**Exercise directions**
I need the lines below from the one with "right eye: (235, 168)" down to the one with "right shoulder: (126, 393)" reproduced exactly, both ends included, and nothing else.

[Records excerpted from a collection]

::::

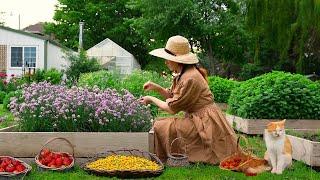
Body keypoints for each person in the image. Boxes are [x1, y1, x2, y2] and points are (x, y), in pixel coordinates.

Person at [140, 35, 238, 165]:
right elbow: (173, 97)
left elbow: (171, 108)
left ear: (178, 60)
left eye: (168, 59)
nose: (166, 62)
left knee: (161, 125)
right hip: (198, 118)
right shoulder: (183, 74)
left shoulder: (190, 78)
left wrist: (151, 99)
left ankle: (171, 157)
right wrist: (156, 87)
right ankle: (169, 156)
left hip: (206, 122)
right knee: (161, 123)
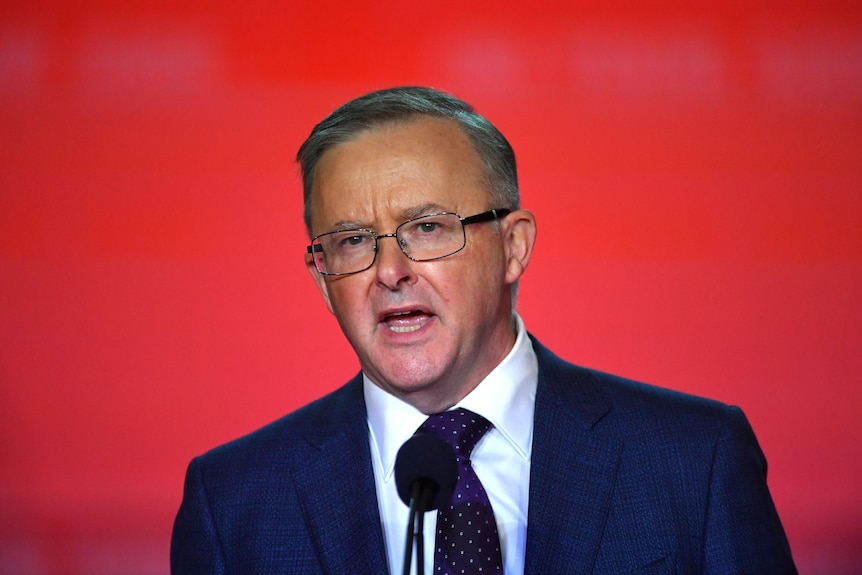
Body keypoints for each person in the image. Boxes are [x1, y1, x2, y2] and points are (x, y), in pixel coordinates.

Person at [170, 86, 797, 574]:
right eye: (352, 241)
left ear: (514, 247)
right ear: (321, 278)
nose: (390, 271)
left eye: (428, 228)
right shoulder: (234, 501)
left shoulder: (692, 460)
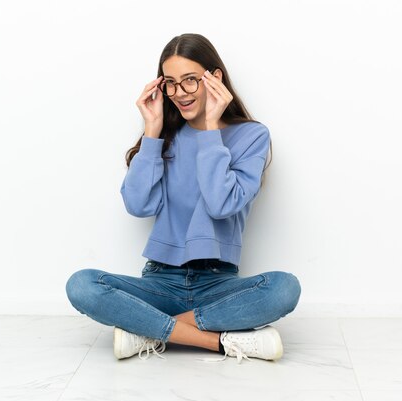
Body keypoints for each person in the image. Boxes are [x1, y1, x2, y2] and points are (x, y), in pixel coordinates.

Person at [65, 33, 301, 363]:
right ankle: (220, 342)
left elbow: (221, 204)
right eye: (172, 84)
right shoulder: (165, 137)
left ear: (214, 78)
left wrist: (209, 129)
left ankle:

::::

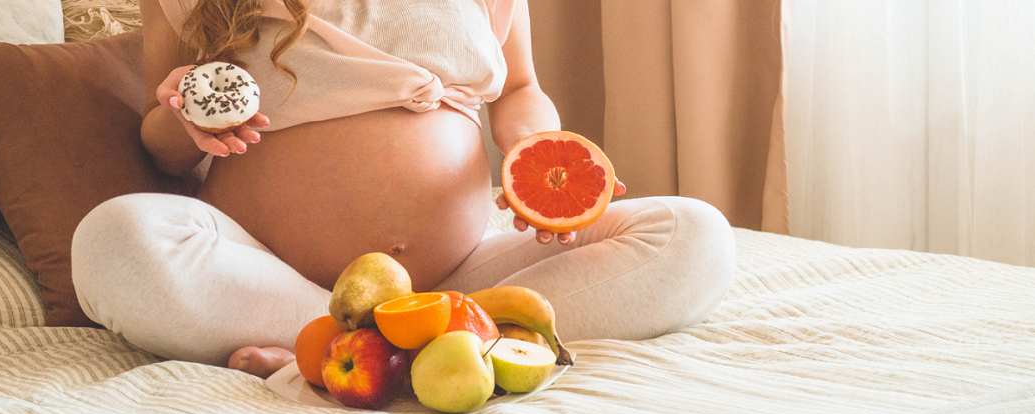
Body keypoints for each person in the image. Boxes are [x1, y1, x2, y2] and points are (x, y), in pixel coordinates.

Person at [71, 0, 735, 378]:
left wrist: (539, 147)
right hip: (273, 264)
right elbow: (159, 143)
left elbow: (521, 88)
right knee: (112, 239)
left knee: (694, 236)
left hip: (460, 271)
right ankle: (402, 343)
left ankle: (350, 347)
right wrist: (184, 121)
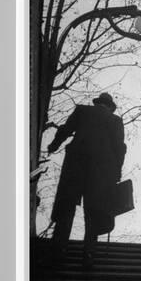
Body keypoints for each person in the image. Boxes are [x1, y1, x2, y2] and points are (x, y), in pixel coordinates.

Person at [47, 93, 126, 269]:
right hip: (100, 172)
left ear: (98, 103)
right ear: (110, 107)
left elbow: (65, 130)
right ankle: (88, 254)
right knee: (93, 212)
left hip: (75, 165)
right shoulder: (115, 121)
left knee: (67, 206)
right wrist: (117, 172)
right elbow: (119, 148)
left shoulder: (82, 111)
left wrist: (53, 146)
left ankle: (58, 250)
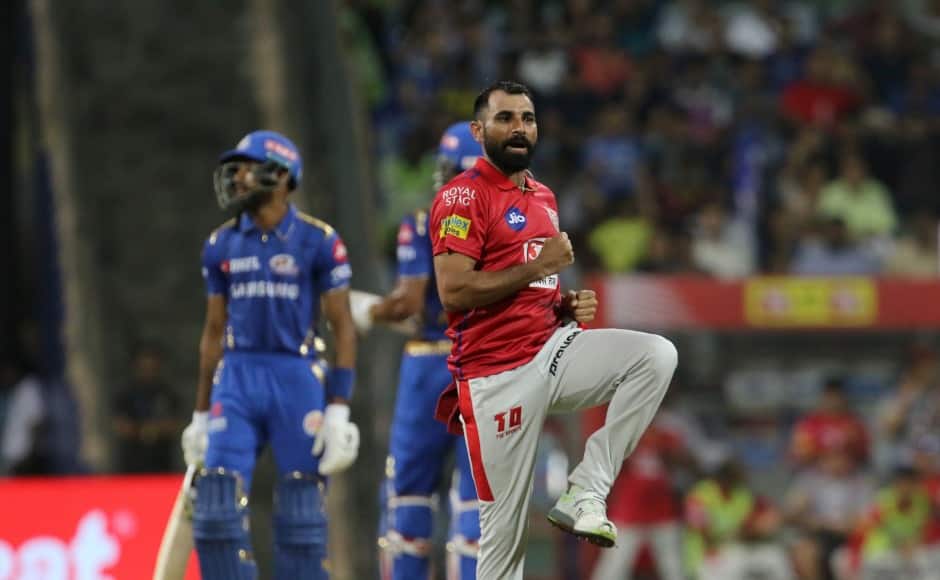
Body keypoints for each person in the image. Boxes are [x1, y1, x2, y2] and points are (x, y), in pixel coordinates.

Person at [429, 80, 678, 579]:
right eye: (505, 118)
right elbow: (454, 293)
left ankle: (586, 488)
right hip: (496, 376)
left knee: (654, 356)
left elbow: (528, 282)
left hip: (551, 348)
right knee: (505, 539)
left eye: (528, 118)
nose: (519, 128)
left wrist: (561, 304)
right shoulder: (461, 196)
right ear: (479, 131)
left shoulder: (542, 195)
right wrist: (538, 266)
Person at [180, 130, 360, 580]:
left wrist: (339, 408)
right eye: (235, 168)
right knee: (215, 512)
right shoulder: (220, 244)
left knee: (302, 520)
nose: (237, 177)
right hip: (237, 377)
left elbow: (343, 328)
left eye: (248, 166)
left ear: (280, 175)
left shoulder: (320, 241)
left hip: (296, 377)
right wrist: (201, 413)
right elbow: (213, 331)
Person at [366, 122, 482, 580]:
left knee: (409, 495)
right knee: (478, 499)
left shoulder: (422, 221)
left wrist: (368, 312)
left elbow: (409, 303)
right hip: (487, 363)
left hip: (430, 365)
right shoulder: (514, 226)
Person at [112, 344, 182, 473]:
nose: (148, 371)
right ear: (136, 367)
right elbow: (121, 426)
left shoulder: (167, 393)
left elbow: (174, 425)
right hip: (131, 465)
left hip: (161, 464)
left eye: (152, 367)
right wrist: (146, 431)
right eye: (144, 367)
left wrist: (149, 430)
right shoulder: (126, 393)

::::

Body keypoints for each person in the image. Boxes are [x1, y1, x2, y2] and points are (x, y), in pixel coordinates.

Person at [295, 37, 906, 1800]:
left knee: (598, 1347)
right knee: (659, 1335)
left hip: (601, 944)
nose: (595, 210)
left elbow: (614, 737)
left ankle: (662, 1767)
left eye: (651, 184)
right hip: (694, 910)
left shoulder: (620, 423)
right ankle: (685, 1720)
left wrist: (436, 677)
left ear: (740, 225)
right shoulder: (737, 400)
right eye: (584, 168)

::::

**Response below**
right eye: (235, 168)
right knee: (215, 512)
right shoulder: (220, 244)
left knee: (302, 520)
nose: (237, 177)
right hip: (237, 377)
left elbow: (343, 328)
left eye: (248, 166)
left ear: (280, 175)
left shoulder: (320, 241)
left hip: (296, 377)
right wrist: (201, 413)
right elbow: (213, 331)
Person at [366, 122, 482, 580]:
left knee: (409, 495)
right knee: (478, 499)
left shoulder: (422, 221)
left wrist: (368, 312)
left elbow: (409, 303)
right hip: (487, 363)
left hip: (430, 365)
right shoulder: (514, 226)
Person at [112, 344, 182, 473]:
nose: (148, 371)
right ear: (136, 367)
right elbow: (121, 426)
left shoulder: (167, 393)
left elbow: (174, 425)
right hip: (131, 465)
left hip: (161, 464)
left eye: (152, 367)
right wrist: (146, 431)
right eye: (144, 367)
left wrist: (149, 430)
right shoulder: (126, 393)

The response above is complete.